Dopo la sanità, l’agricoltura in serra con l’AI che consente di ridurre consumo di acqua, le nuove tecniche di assorbimento del CO2 e i droni per usi civili. Anche qui con l’ambizione di creare un ecosistema integrato, completo di sistema di controllo del traffico aereo.
Nelle sue parole l’orgoglio del fondatore che ha avviato la trasformazione di una “stagionata” azienda softwaristica in una protagonista dell’intelligenza artificiale. Più piccola dei giganti Microsoft, Google e Amazon, ma capace di unire l’infrastruttura cloud ai sistemi applicativi, gli agenti verticali specializzati per le imprese: settore nel quale le tre regine del cloud stanno ancora muovendo i primi passi.

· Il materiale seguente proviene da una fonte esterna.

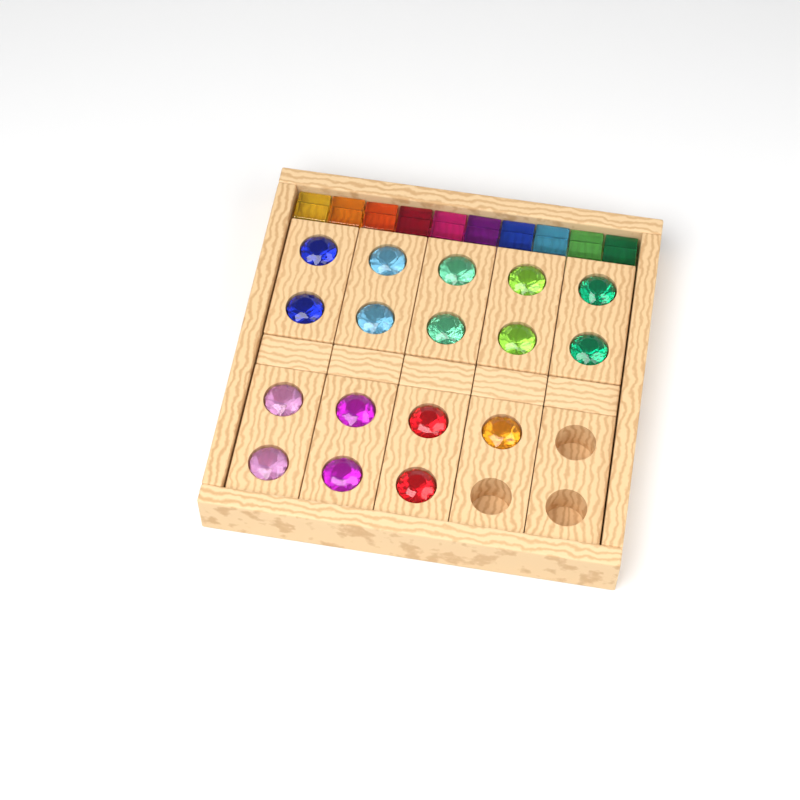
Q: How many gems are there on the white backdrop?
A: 17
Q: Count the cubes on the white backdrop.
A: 10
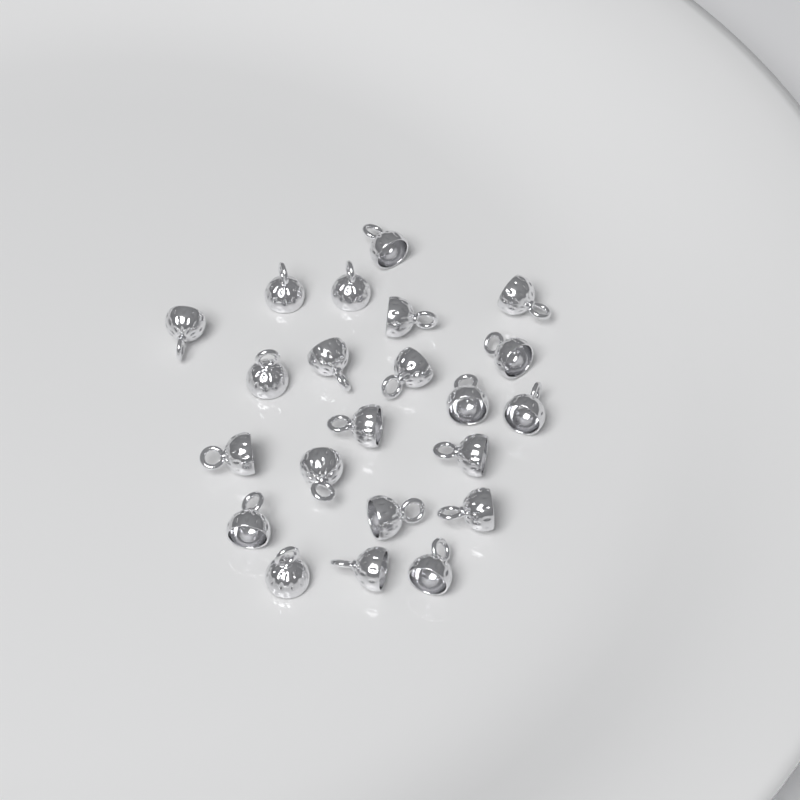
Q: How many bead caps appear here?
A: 22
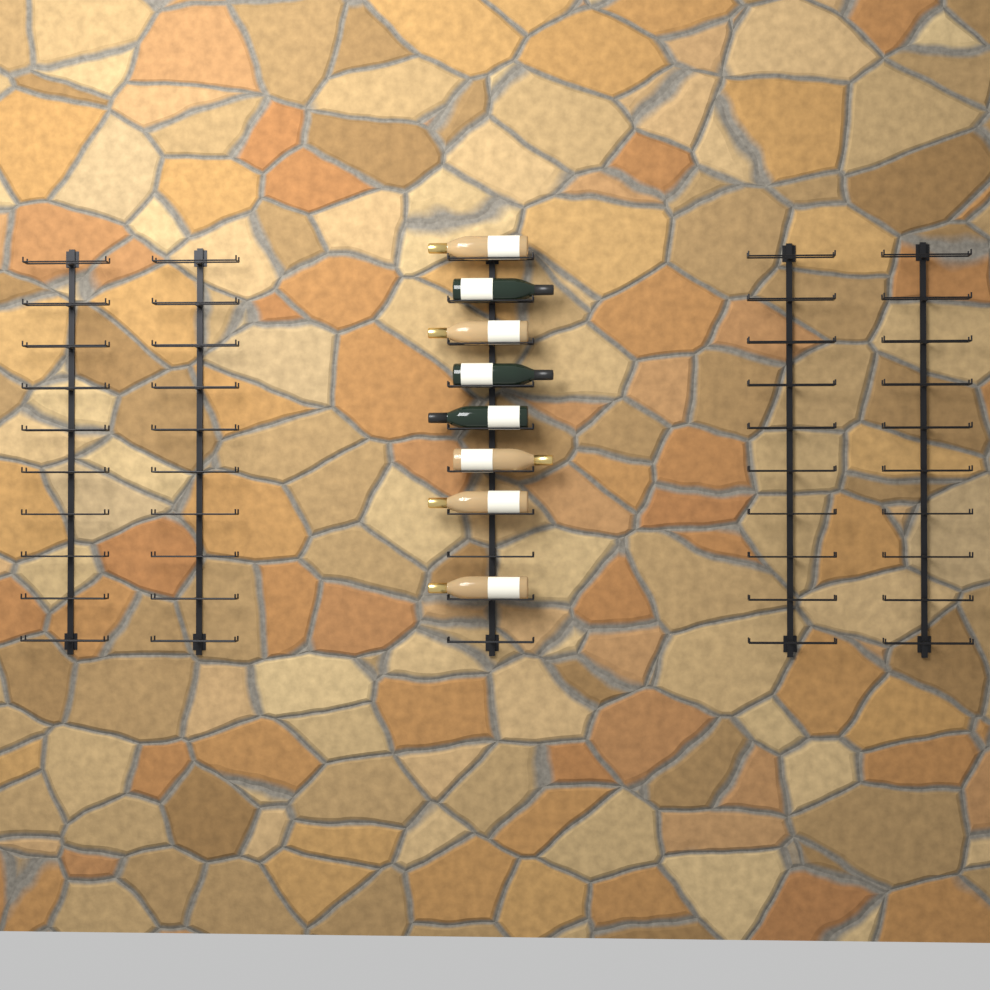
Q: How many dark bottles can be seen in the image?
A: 3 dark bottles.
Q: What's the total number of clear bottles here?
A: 5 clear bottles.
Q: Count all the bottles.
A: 8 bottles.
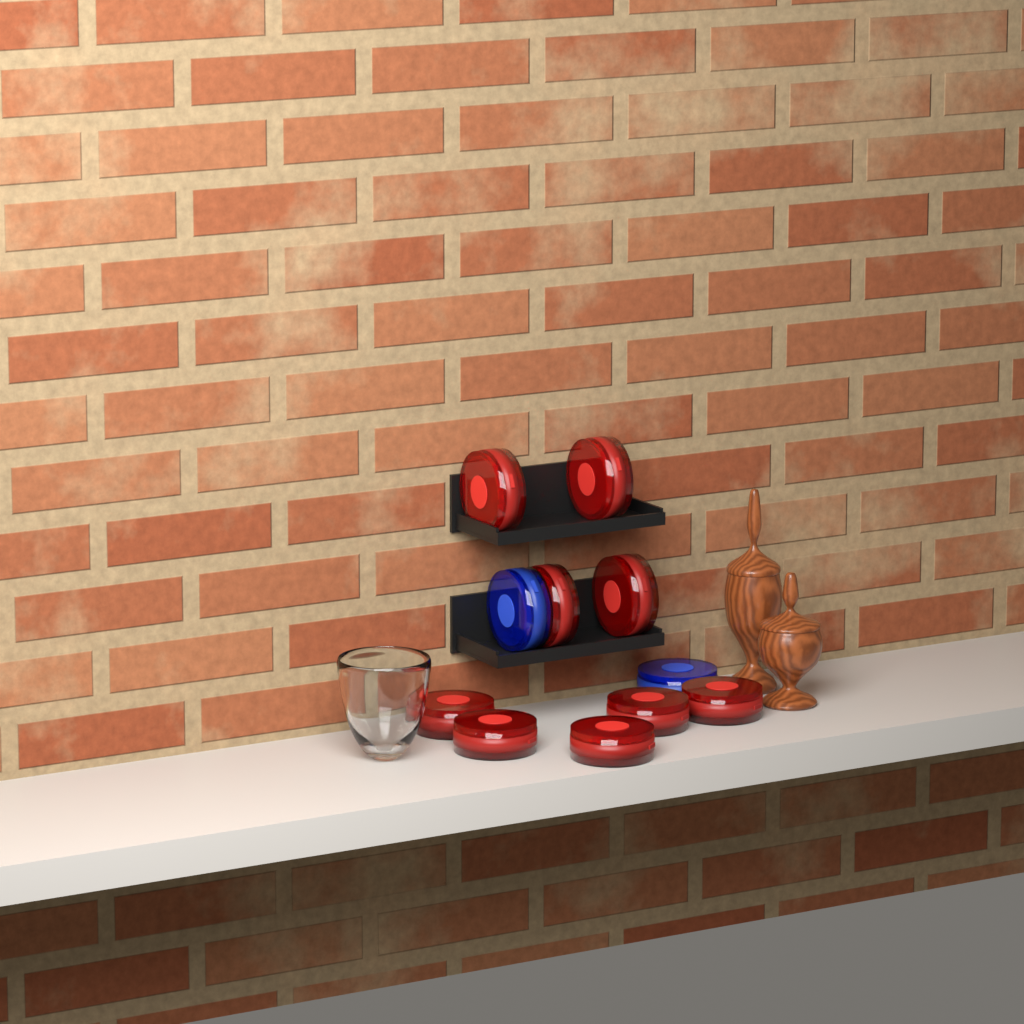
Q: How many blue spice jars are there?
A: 2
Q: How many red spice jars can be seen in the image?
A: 9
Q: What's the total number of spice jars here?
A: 11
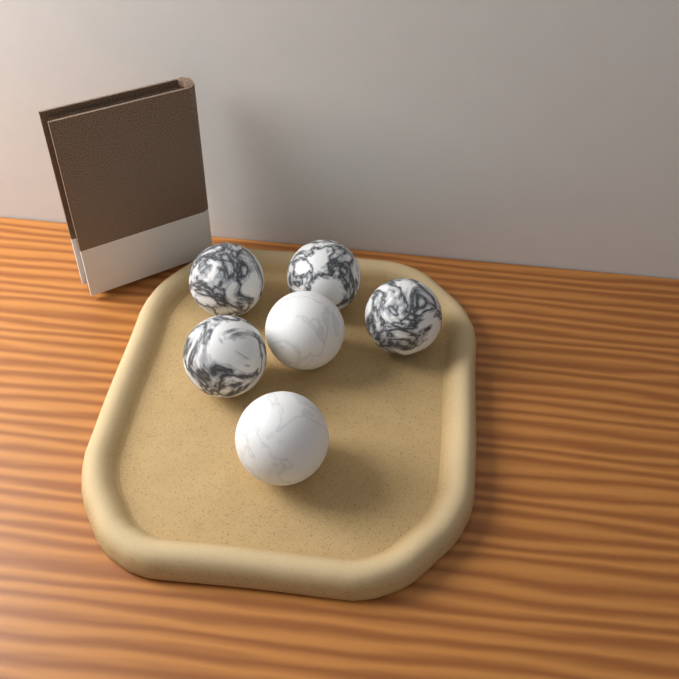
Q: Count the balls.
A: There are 6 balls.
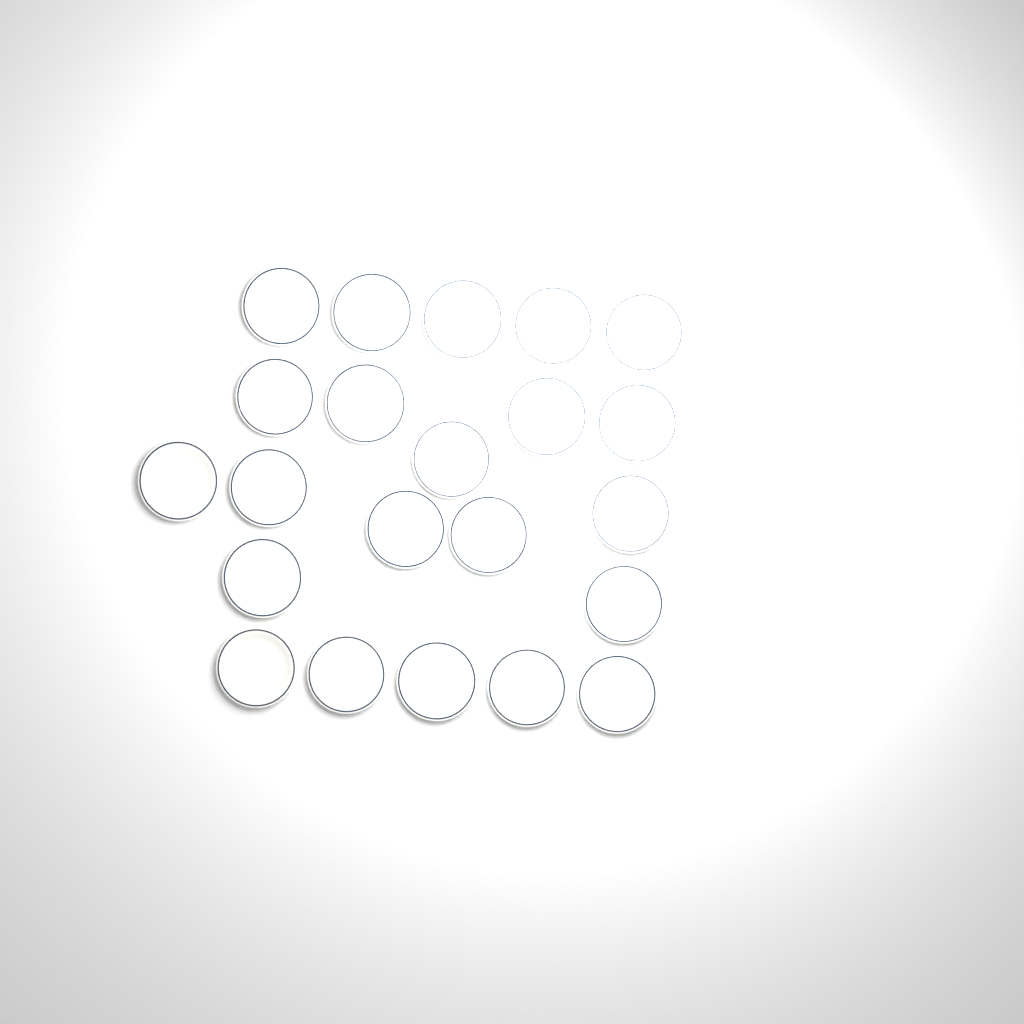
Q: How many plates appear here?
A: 22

Ma le parole di Ellison, possono essere interpretate anche in un’altra chiave: sottolineare la rilevanza della rivoluzione tecnologica, e conseguentemente industriale, in atto, per giustificare l’azzardo dei ciclopici investimenti che Oracle e gli altri gruppi di big tech stanno facendo nell’intelligenza artificiale. Nel caso dell’azienda di Ellison si tratta anche di giustificare l’impennata del valore borsistico dell’azienda (quasi 400 miliardi di dollari di capitalizzazione in più) seguiti all’annuncio del recente accordo con OpenAI che si è impegnata ad acquistare da Oracle potenza computazionale e servizi per 300 miliardi di dollari in 5 anni. La società di Sam Altman, apripista dell’AI, controlla le tecnologie più avanzate, ma fatica a trovare impieghi redditizi (anche nell’ultimo anno fiscale ha accumulato 5 miliardi di dollari di perdite).
OpenAI riuscirà a pagare 60 miliardi l’anno di servizi ad Oracle? Ed è saggio legare gran parte della propria attività a un’unica azienda? In un’intervista alla Cnbc l’altro amministratore delegato di Oracle, Clay Magouyrk, subentrato quale settimana fa a Safra Katz insieme a Sicilia, assicura che l’affare con OpenAI è sostenibile. Oracle, comunque, si prende un bel rischio entrando in un’operazione che accresce nell’immediato il suo valore borsistico, ma l’obbliga a indebitarsi (per decine di miliardi di dollari) per sostenere gli investimenti necessari per adeguare la potenza del suo cloud alle esigenze della società di Altman.
E allora si riaffaccia il timore di una bolla finanziaria che potrebbe scoppiare, come quella delle dot.com del 2000. Ellison non ci sta e taglia corto: «Stiamo vivendo la trasformazione economica più imponente e rapida della storia economica mondiale». Una rivoluzione che non può essere giudicata coi vecchi criteri. Sarà così? Dipenderà dalla rapidità con la quale si moltiplicherà il fatturato delle aziende che hanno scommesso sull’AI: l’unico modo per arrivare a generare i profitti su larga scala necessari per compensare l’onere per gli investimenti del mondo di big tech.